Lydia Kallipoliti is an architect, engineer and scholar whose research focuses on the intersections of architecture, technology and environmental politics. She is an Assistant Professor at the Cooper Union in New York. She has also taught at Rensselaer Polytechnic Institute, where she directed the Master of Science Program, at Syracuse University, Columbia University [GSAPP] and Pratt Institute.
She is the author of the awarded book The Architecture of Closed Worlds, Or, What is the Power of Shit (Lars Muller Publishers, 2018), the History of Ecological Design for Oxford English Encyclopedia of Environmental Science and the editor of EcoRedux, a special issue of Architectural Design magazine (AD, 2010).
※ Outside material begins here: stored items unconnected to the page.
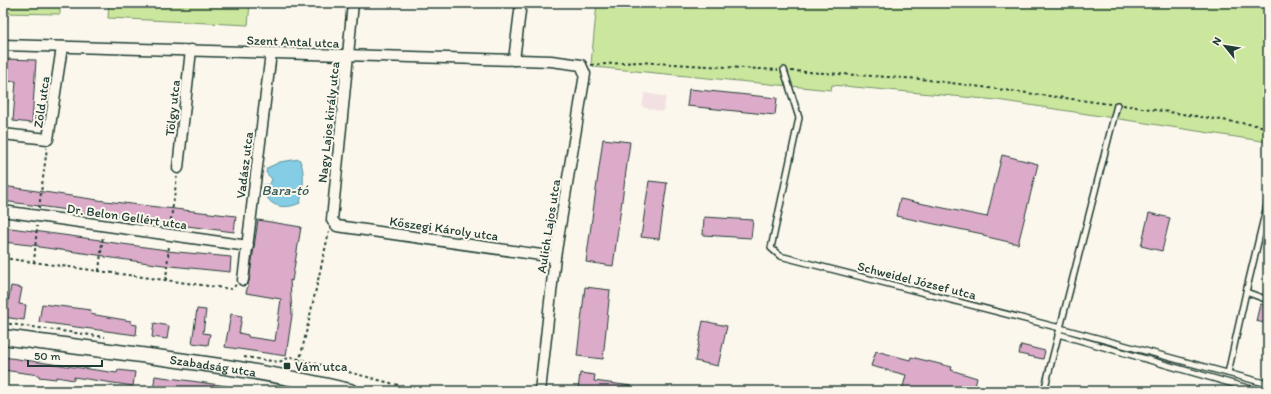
<svg xmlns="http://www.w3.org/2000/svg" width="1271" height="394" viewBox="0 0 1271 394" font-family="Itim,sans-serif">
	<style>
		.built { fill: #f2e0e2 }
		.green { fill: #cbe69d; stroke: #759268 }
		.water { fill: #84cde5; stroke: #5c939e }
		.building { fill: #ddabca; stroke: #1f3d34 }
		.lines { fill: none; stroke-linecap: round; stroke-linejoin: round }
		.service-casing { stroke: #1f3d34; stroke-width: 8 }
		.minor-casing { stroke: #1f3d34; stroke-width: 13 }
		.secondary-casing { stroke: #1f3d34; stroke-width: 17 }
		.path { stroke: #1f3d34; stroke-width: 2; stroke-dasharray: 3 3; stroke-linecap: butt }
		.service { stroke: #fbf7ec; stroke-width: 5 }
		.minor { stroke: #fbf7ec; stroke-width: 10 }
		.secondary { stroke: #fbf7ec; stroke-width: 14 }
		.poi-dot { fill: #1f3d34; stroke: #fbf7ec; stroke-width: 1.5 }
		.labels { text-anchor: middle; stroke-width: 4; stroke-linejoin: round; paint-order: stroke }
		.street-label { font-size: 13px; fill: #1f3d34; stroke: #fbf7ec }
		.poi-label { font-size: 13px; fill: #1f3d34; stroke: #fbf7ec; text-anchor: start }
		.water-label { font-size: 14px; font-style: italic; fill: #335a57; stroke: #fbf7ec }
	</style>
	<rect width="100%" height="100%" fill="#fbf7ec"/>
	<filter id="ink" filterUnits="userSpaceOnUse"><feTurbulence type="fractalNoise" baseFrequency=".025" numOctaves="2"/><feDisplacementMap in="SourceGraphic" scale="8" xChannelSelector="R" yChannelSelector="G"/><feConvolveMatrix kernelMatrix="1 2 1 2 8 2 1 2 1" color-interpolation-filters="sRGB"/></filter>
	<g filter="url(#ink)">
		<path class="built" d="M645,93L666,97L663,112L642,107Z"/>
		<g class="green">
			<path d="M3,3H60V14L3,13Z"/>
			<path d="M109,3H250L248,25L108,18Z"/>
			<path d="M597,3H1268V142L997,100L832,85L831,90L594,67L591,64Z"/>
			<path d="M3,87L9,88L6,120H3Z"/>
		</g>
		<path class="water" d="M299,159C306,170 303,191 300,203C283,211 264,206 264,185L270,184L272,179L266,173L267,168L280,162Z"/>
		<g class="building">
			<path d="M3,59L36,60L32,123L13,121L16,81L3,82Z"/>
			<path d="M689,89L777,98L775,115L687,106Z"/>
			<path d="M603,139L630,142L613,266L586,262Z"/>
			<path d="M1002,155L1038,164L1018,244L983,236V234L896,216L900,199L987,217Z"/>
			<path d="M649,181L667,183L659,239L641,237Z"/>
			<path d="M3,186L105,201L236,216L234,232L109,216L3,201Z"/>
			<path d="M1149,213L1170,218L1162,251L1141,246Z"/>
			<path d="M704,217L753,220L751,238L703,235Z"/>
			<path d="M258,220L301,227L292,281L290,280L292,315L286,356L225,347L231,314L242,316L239,333L248,335V337L275,341L281,299L246,293L249,281Z"/>
			<path d="M3,227L100,240V241L167,250V251L231,257L230,272L171,266L105,257V256L39,247V246L3,242Z"/>
			<path d="M11,286L22,288L19,304L26,305L24,320L3,317V308L7,309Z"/>
			<path d="M585,287L610,290L603,359L577,356Z"/>
			<path d="M42,304L91,310L90,314L131,321V324L137,325L136,335L39,322Z"/>
			<path d="M1260,304L1268,306V324L1256,321Z"/>
			<path d="M197,309L206,310L203,333L210,334L208,345L192,343Z"/>
			<path d="M703,321L727,326L718,366L695,361Z"/>
			<path d="M154,323L169,326L167,339L152,337Z"/>
			<path d="M1021,345L1045,351L1043,359L1019,354Z"/>
			<path d="M876,351L910,360L911,357L952,367L951,370L977,378L974,391H902L906,375L871,366Z"/>
			<path d="M3,357L117,373L118,370L135,372L133,386L74,377V380L56,377V379L39,377V375L3,370Z"/>
			<path d="M580,373L595,375L594,381L632,386V391H578Z"/>
			<path d="M155,376L227,386V391H153Z"/>
		</g>
		<g class="lines">
			<defs>
				<g id="service">
					<path d="M784,70L799,118L771,248L780,256L1060,328L1268,384"/>
					<path d="M1246,292L1268,201"/>
					<path d="M1058,334L1258,391"/>
					<path d="M1228,373L1246,292L1268,300"/>
					<path d="M1044,391L1117,105"/>
				</g>
				<g id="minor">
					<path d="M353,3L332,220L337,226L555,257"/>
					<path d="M3,45L551,61L581,65L585,74L555,257L540,391"/>
					<path d="M514,60L521,3"/>
					<path d="M3,134L48,139L62,47"/>
					<path d="M178,168L191,50"/>
					<path d="M3,211L248,246"/>
					<path d="M243,280L271,53"/>
				</g>
				<g id="secondary">
					<path id="s1" d="M3,337C119,353 237,364 350,391"/>
				</g>
			</defs>
			<use href="#service" class="service-casing"/>
			<use href="#minor" class="minor-casing"/>
			<use href="#secondary" class="secondary-casing"/>
			<g class="path">
				<path d="M591,65L638,62L778,70"/>
				<path d="M791,71L921,79L1110,104"/>
				<path d="M1123,105L1268,127"/>
				<path d="M39,208L47,148"/>
				<path d="M170,226L177,177"/>
				<path d="M3,258L231,289L236,285"/>
				<path d="M34,263L37,226"/>
				<path d="M99,271L103,235"/>
				<path d="M166,280L169,245"/>
				<path d="M3,323L105,337"/>
				<path d="M244,357L279,362L291,357L421,391"/>
				<path d="M298,368L329,232"/>
			</g>
			<use href="#service" class="service"/>
			<use href="#minor" class="minor"/>
			<use href="#secondary" class="secondary"/>
		</g>
	</g>
	<rect class="poi-dot" x="283" y="362" width="8" height="8" rx="2"/>
	<g class="labels">
		<g class="street-label">
			<text transform="translate(293 41) rotate(2)" y="5">Szent Antal utca</text>
			<text transform="translate(41 102) rotate(-82)" y="5">Zöld utca</text>
			<text transform="translate(172 108) rotate(-84)" y="5">Tölgy utca</text>
			<text transform="translate(328 122) rotate(-84)" y="5">Nagy Lajos király utca</text>
			<text transform="translate(244 165) rotate(-83)" y="5">Vadász utca</text>
			<text transform="translate(127 216) rotate(8)" y="5">Dr. Belon Gellért utca</text>
			<text transform="translate(548 226) rotate(-81)" y="5">Aulich Lajos utca</text>
			<text transform="translate(444 228) rotate(8)" y="5">Kőszegi Károly utca</text>
			<text transform="translate(917 280) rotate(14)" y="5">Schweidel József utca</text>
			<text dy="5" stroke="none"><textPath href="#s1" startOffset="212">Szabadság utca</textPath></text>
		</g>
		<g class="poi-label">
			<text x="295" y="371">Vám utca</text>
		</g>
		<g class="water-label">
			<text x="285" y="195">Bara-tó</text>
		</g>
	</g>
	<rect width="1271" height="394" fill="none" stroke="#fbf7ec" stroke-width="16"/>
	<rect x="8" y="8" width="1255" height="378" fill="none" stroke="#1f3d34" stroke-width="1.5" filter="url(#ink)"/>
	<g transform="translate(1225 46) rotate(300)" stroke="#fbf7ec" stroke-width="3" paint-order="stroke">
	<path d="M0-3L7 15L0 10L-7 15Z" fill="#1f3d34"/>
	<text y="-6" font-size="11" font-weight="bold" text-anchor="middle" fill="#1f3d34">N</text>
	</g>
	<path d="M28 360v6h74v-6" fill="none" stroke="#1f3d34" stroke-width="2"/>
	<text x="34" y="360" font-size="12" fill="#1f3d34" stroke="#fbf7ec" stroke-width="3" paint-order="stroke">50 m</text>
</svg>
Title of the lecture: Closed Worlds and the Premise of Circular Causality
In this lecture, I will explore a genealogy of contained microcosms with the ambition to replicate the earth in its totality; a series of living experiments that forge a synthetic naturalism, where the laws of nature and metabolism are displaced from the domain of wilderness to the domain of cities and buildings. Beyond technical concerns, closed worlds distill architectural concerns related to habitation: first an integrated structure where humans, their physiology of ingestion and excretion, become combustion devices, tied to the system with umbilical cords; second, closed worlds are giant stomachs; they are inhabitable machines that digest resources and are sometimes disobedient; at times they digest, while at other times they vomit.